Bei unserer gegenwärtigen Arbeit haben wir viel über Ordnungssysteme nachgedacht: Der Staat als Ordnungsmacht des Öffentlichen Raumes, die Körper diszipliniert, um Kontrolle durchzusetzen…aber auch das Theater als Disziplinierungsort von Körpern auf einer Bühne. Den Bühnenraum haben wir schließlich auch als disziplinierten Ort gedacht: Als Museumsraum, in dem alles seinen festen Platz hat. Wie sortieren sich dazu Körper und wann brechen sie aus der strengen Choreographie aus?

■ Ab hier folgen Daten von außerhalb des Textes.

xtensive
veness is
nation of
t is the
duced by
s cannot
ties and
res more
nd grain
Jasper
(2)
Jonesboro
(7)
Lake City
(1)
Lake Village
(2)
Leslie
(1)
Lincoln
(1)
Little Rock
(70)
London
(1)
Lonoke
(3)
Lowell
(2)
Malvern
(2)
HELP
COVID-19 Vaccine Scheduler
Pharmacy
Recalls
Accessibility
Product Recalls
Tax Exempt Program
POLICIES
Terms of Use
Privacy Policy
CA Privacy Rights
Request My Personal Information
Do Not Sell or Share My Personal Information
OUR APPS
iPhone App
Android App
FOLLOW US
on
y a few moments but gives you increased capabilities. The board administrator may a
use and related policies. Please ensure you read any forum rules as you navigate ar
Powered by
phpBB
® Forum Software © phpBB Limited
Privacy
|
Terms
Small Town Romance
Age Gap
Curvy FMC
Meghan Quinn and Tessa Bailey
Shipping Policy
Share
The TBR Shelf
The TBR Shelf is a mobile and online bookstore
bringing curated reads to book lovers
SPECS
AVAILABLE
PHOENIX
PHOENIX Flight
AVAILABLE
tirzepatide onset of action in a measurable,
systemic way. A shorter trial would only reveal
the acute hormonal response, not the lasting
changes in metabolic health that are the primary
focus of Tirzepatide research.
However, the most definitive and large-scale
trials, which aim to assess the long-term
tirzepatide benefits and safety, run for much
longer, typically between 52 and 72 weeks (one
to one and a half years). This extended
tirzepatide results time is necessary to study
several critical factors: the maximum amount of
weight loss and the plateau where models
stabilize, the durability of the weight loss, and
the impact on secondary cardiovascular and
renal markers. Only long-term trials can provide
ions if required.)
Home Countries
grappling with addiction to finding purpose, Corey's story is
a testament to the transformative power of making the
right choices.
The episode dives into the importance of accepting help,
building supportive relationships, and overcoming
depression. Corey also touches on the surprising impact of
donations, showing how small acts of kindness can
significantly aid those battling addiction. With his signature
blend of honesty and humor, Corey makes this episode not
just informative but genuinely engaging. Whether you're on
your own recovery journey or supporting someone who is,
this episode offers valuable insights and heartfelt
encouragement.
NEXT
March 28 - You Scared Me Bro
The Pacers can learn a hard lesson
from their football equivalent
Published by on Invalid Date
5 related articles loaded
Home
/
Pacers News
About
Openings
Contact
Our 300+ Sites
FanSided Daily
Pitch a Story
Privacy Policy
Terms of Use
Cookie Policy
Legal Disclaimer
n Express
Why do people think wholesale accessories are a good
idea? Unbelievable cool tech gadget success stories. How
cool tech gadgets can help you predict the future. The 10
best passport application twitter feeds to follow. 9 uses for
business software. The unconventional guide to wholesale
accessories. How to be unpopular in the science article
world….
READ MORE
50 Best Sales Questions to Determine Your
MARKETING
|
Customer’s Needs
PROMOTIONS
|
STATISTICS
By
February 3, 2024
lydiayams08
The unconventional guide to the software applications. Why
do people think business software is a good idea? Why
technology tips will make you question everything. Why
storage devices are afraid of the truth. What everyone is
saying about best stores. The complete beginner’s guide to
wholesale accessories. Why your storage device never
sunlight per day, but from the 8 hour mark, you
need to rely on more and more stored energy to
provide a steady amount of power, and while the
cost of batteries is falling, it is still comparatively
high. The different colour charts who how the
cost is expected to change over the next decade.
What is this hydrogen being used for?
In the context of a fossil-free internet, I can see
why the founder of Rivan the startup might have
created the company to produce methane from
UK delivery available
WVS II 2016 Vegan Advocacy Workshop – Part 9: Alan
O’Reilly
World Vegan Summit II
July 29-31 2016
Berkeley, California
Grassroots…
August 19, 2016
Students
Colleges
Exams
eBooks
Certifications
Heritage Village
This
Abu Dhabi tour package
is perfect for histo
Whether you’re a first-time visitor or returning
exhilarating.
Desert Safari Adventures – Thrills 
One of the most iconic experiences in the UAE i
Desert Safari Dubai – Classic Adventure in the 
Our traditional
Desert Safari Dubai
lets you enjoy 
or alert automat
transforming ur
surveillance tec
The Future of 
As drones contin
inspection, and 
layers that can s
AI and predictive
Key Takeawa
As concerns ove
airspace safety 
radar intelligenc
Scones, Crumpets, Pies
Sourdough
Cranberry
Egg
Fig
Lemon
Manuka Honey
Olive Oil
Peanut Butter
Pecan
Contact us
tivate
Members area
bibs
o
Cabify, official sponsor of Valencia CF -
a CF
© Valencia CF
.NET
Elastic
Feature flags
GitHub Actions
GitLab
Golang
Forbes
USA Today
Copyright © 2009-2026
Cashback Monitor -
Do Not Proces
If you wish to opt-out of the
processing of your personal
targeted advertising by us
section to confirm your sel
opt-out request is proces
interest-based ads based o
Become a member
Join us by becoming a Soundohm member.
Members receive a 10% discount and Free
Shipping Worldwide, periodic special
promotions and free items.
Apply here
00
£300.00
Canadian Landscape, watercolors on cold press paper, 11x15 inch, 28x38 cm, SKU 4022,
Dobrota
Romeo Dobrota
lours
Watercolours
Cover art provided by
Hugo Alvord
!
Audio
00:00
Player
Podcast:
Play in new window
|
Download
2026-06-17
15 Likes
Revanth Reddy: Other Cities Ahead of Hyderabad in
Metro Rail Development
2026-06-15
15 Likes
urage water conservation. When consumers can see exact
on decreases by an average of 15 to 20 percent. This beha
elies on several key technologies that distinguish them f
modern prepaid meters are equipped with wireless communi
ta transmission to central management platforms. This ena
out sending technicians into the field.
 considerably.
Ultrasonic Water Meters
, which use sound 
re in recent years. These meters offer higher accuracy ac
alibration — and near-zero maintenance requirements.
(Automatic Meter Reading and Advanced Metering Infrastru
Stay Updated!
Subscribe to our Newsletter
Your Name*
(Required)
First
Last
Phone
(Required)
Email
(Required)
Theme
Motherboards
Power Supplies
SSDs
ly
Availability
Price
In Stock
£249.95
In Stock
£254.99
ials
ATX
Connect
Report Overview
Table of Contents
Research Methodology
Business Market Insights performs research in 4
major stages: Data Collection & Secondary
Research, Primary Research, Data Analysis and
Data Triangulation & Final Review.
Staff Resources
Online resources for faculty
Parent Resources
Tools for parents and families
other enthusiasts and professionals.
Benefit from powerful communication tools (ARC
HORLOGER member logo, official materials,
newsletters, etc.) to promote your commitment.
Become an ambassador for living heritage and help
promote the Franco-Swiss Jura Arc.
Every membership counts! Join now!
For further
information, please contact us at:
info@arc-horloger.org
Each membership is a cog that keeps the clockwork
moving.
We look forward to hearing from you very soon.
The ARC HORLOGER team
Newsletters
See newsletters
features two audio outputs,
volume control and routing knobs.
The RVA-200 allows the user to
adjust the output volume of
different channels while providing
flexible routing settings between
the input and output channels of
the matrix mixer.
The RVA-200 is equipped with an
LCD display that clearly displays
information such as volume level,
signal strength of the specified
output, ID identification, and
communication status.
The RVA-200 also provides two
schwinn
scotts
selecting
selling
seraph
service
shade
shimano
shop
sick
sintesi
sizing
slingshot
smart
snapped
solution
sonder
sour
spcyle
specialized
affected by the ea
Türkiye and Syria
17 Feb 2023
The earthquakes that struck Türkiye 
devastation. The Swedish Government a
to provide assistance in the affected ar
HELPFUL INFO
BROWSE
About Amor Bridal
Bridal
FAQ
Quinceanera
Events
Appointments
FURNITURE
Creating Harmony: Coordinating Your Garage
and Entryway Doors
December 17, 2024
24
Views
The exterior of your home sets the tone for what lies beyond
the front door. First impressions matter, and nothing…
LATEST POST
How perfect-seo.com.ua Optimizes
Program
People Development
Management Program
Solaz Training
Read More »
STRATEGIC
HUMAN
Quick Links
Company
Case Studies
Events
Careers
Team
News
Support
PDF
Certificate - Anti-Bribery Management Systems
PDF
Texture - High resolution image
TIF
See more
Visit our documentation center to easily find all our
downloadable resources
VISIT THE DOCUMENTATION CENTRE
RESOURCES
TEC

Bei allen unseren Projekten entsteht der Text parallel zur experimentellen Laborphase und zu den eigentlichen Proben. Dieses Mal jedoch war der Anspruch gar nicht, ein dickes Textbuch zu entwickeln, sondern Text und Sinn vornehmlich auf ganz anderen Ebenen zu generieren. Choreographie und szenische Bilder treten deshalb bei dieser Arbeit in den Vordergrund.

Eine Reihe von Menschen in schwarzen Trikots, in der Mitte ein nackter Mensch mit geschundenem Körper, die Arme ausgebreitet
Probe von Oasis de la Impunidad, Teatro La Re-Sentida, März 2022 | © Maglio Pérez, Teatro La Re-Sentida, Goethe-Institut
Wir haben eine neue künstlerische Sprache gesucht und gefunden in diesem Prozess, was sowohl einen Bruch als auch eine Fortführung unseres Programms darstellt. Eigentlich beabsichtigen wir mit jedem Projekt eine neue künstlerische Sprache zu entwickeln und in diesem Fall ist es eine choreografische. Vermutlich sind jedoch die Themen, die uns umtreiben nicht neu, da sie sich aus unserem Erfahrungsraum in Chile speisen.

Die intensive choreographische Arbeit der vergangenen Monate wird uns auf jeden Fall weiter begleiten. Außerdem haben wir erstmalig in einem chilenisch-europäischen Team gearbeitet, da die Dramaturgen Elisa Leroy und Martin Valdés-Stauber uns von der Grundkonzeption bis zur Premiere begleitet haben. Diese intensive Auseinandersetzung mit europäischen Kolleg*innen im Probenprozess selbst möchten wir natürlich auch in Zukunft wiederholen.
 
Wie geht es mit dem Stück weiter? Wo soll es überall gezeigt werden? 

Das Stück feiert Premiere auf einer Tour von Berlin über München zurück nach Santiago de Chile, wo auch die Proben stattgefunden haben. Gerade planen wir weitere Gastspiele in Europa (im Sommer sind wir bei der Ruhrtriennale dabei) und Südamerika und freuen uns, wenn möglichst viel Publikum sich mit uns darauf einlässt, Ursprünge und Mechanismen von Gewalt zu hinterfragen. Publikumsgespräche und Workshops am Rande von Gastspielen sind deshalb für uns besonders wichtig; gerade bei dieser Arbeit.